→ **Brief**
Go through the lines below and copy each one that holds the string "comparison".

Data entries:

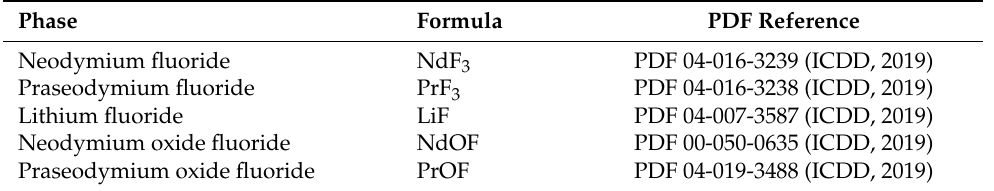
Table 2. Powder Diffraction File (PDF) references used for the XRD analysis. Phase Formula PDF Reference Neodymium fluoride NdF 3 PDF 04-016-3239 (ICDD, 2019) Praseodymium fluoride PrF 3 PDF 04-016-3238 (ICDD, 2019) Lithium fluoride LiF Neodymium oxide fluoride NdOF PDF 00-050-0635 (ICDD, 2019) Praseodymium oxide fluoride PrOF PDF 04-019-3488 (ICDD, 2019) The concentration of the electrolyte was kept at 50 mol% REF and 50 mol% LiF for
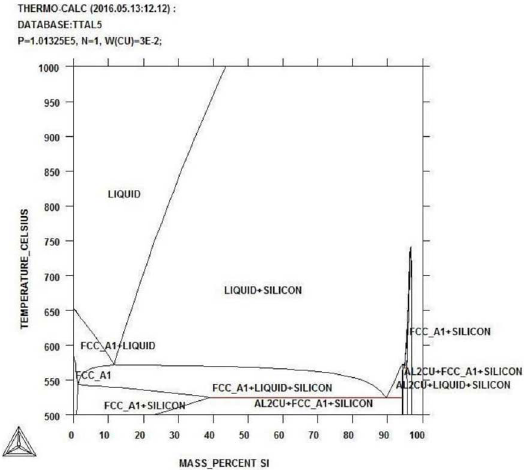
Figure 1. Partial phase diagram of the Al–Si-Cu system.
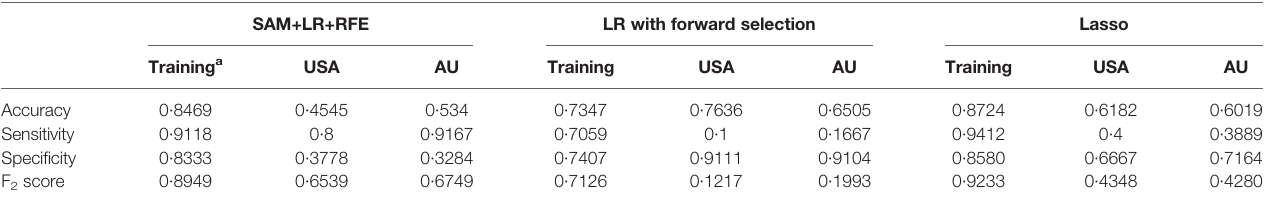
TABLE 3 | The comparison of the prediction performance of different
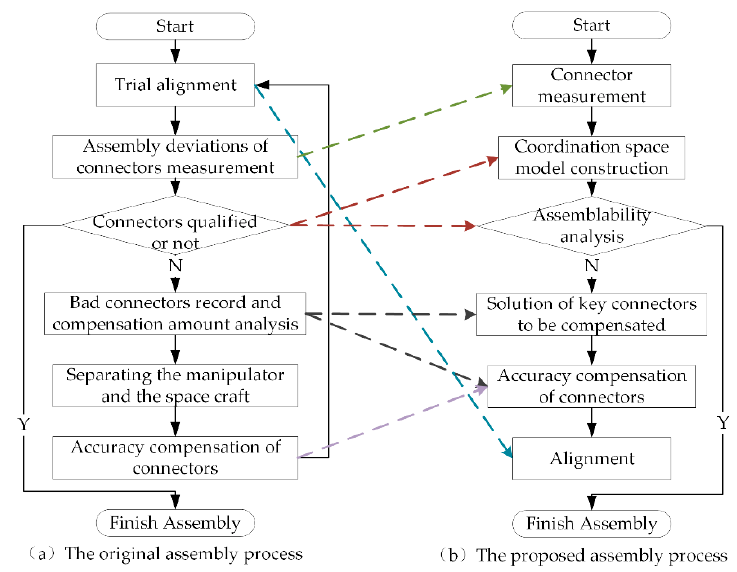
Figure 10. The comparison of the original and proposed assembly processes.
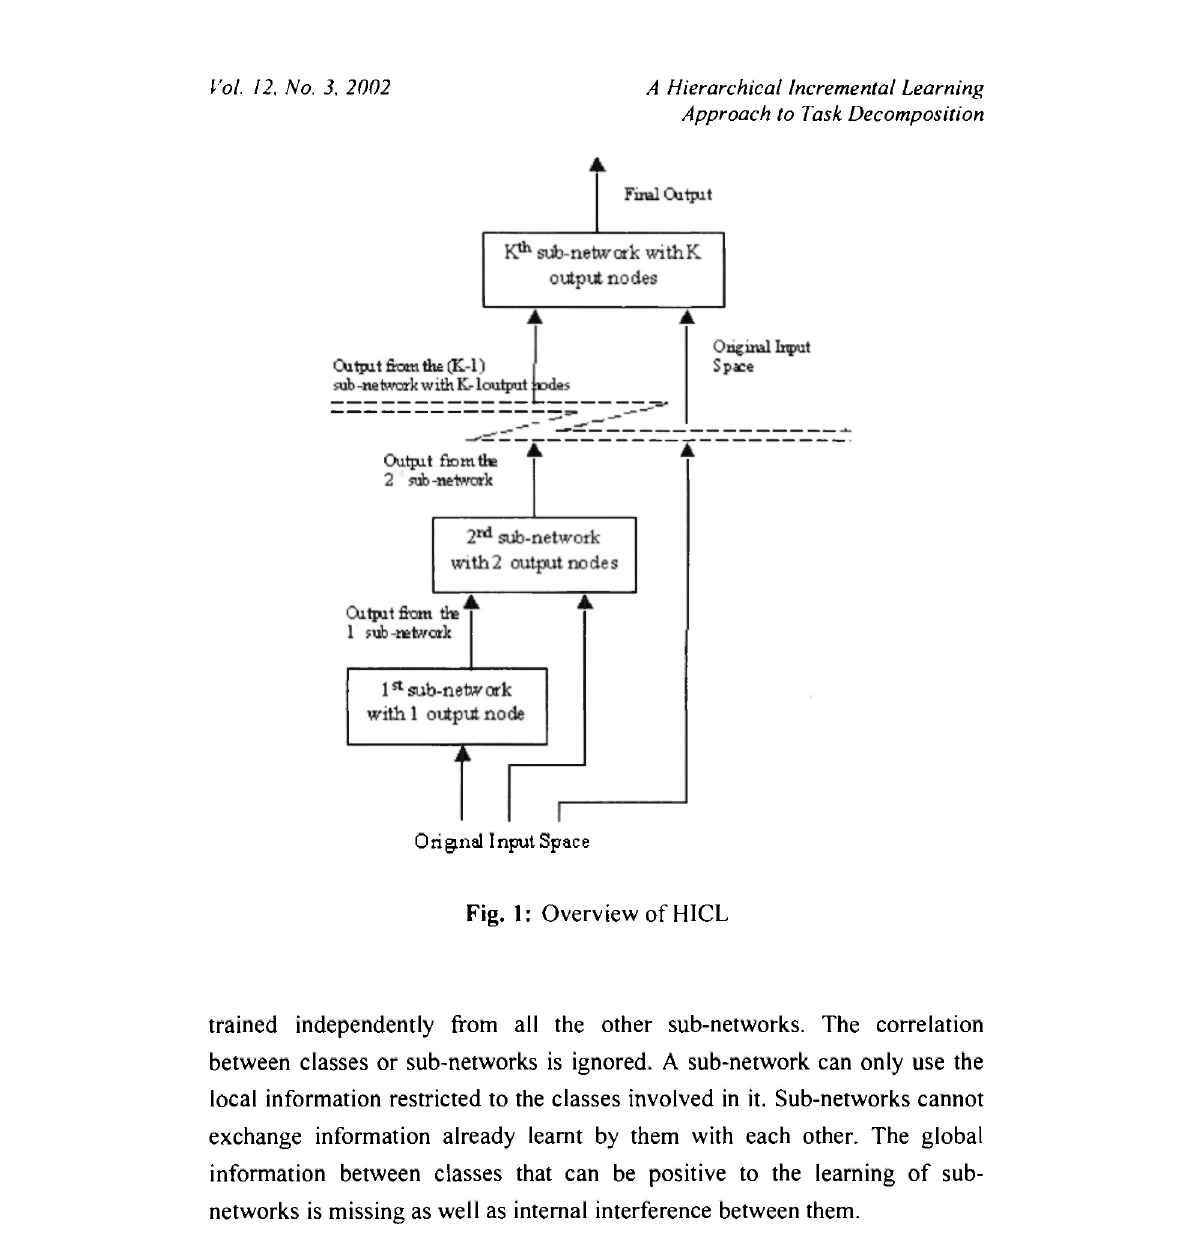
Fig. 1: Overview of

→ **Task answer**
TABLE 3 | The comparison of the prediction performance of different
Figure 10. The comparison of the original and proposed assembly processes.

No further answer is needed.